Dae Joon Kim
Assistant Professor of Pharmacology
Ph.D., Pennsylvania State University – University Park
protein tyrosine phosphatase, carcinogenesis, UVB irradiation, DNA damage repair, TC-PTP, Stat3, skin cancer
Tyrosine phosphorylation is an important mechanism that governs cellular responses to environmental toxins. The phosphorylation of proteins at tyrosine residues is catalyzed by protein tyrosine kinases (PTKs), and these events play critical roles in regulating cell proliferation, differentiation, and survival. Abnormalities affecting PTK-mediated phosphorylation are associated with various human diseases, including cancer.
Tyrosine phosphorylation by PTKs is balanced by dephosphorylation catalyzed by protein tyrosine phosphatases (PTPs), and these reciprocal response mechanisms regulate the rate and duration of the signaling pathways initiated and amplified by PTKs. There is increasing evidence suggesting that PTPs play central and specific roles in the regulation of signaling mechanisms, in addition to their housekeeping roles in the restoration of the dephosphorylated state for their target proteins. TC-PTP (TC45), one member of the PTP family, is known to dephosphorylate PTKs, such as Stat1, Stat3, and Stat5. These events are critical for maintenance of normal cell proliferation and cell cycle regulation. However, specific roles for TC-PTP in the context of disease states, especially in cancer and its molecular mechanisms, remain unexplored.

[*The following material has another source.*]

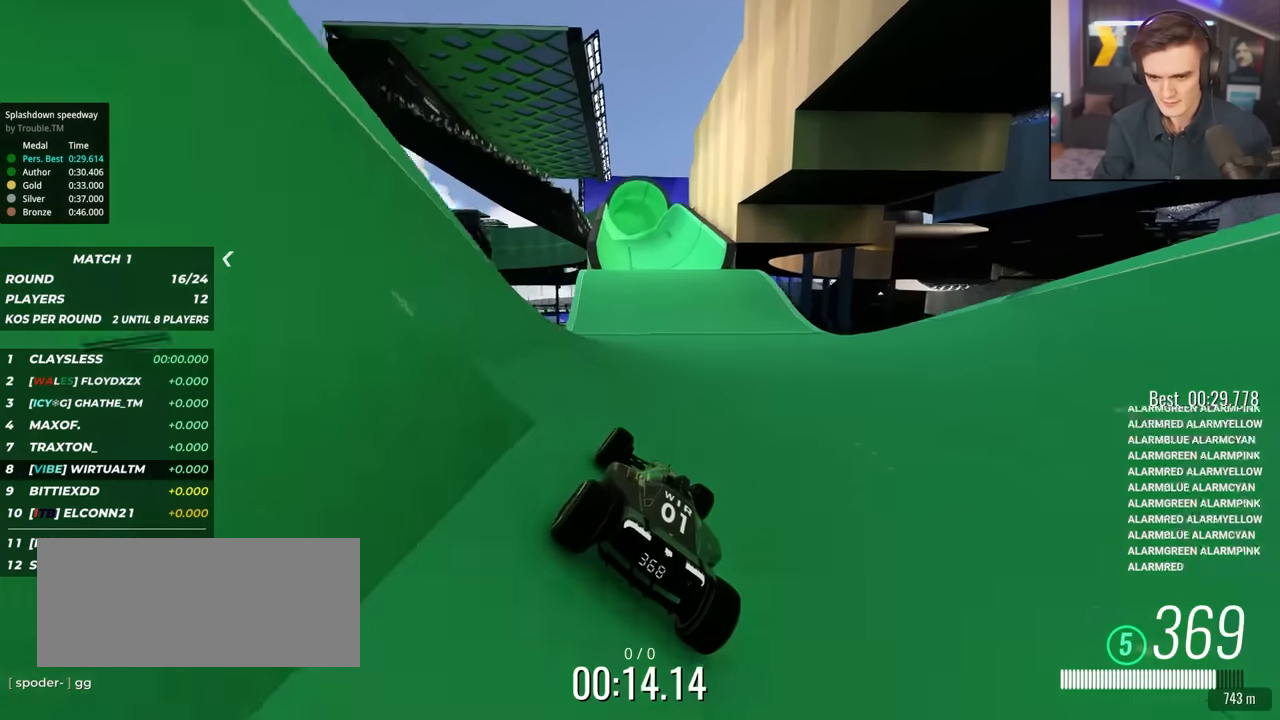
{"keys": ["up"], "events": [[383, "left", "down"], [467, "left", "up"]]}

The primary focus of research in my laboratory is to identify roles played by TC-PTP in UVB-induced skin carcinogenesis. Our recent studies suggest that TC-PTP is centrally involved in the cutaneous response to UVB irradiation. In skin keratinocytes, TC45 is mainly localized in the cytoplasm, but it is translocated to the nucleus when the cells are subjected to UVB exposure. TC45 is responsible, in part, for the rapid dephosphorylation of Stat3 following UVB. We are currently working on four aspects of the roles played by TC-PTP in UVB-exposed skin cells, using both in vitro and in vivo approaches. These are: 1) the TC-PTP-mediated signaling mechanisms that control the UVB-induced DNA damage response in cultured mouse skin cells; 2) the mechanisms by which UVB induces cytoplasm-to nuclear translocation of TC45 in these cells; 3) the signaling pathways by which TC-PTP contributes to carcinogenesis in these cells; and 4) the role played by TC-PTP in UVB- induced carcinogenesis in intact skin of living animals.
We expect that our work will identify specific functional roles of PTPs in the molecular and cellular mechanisms of environmentally-induced skin carcinogenesis. By doing this, our studies will also identify novel therapeutic targets for the prevention and treatment of skin cancers and, perhaps, for other tumor types as well.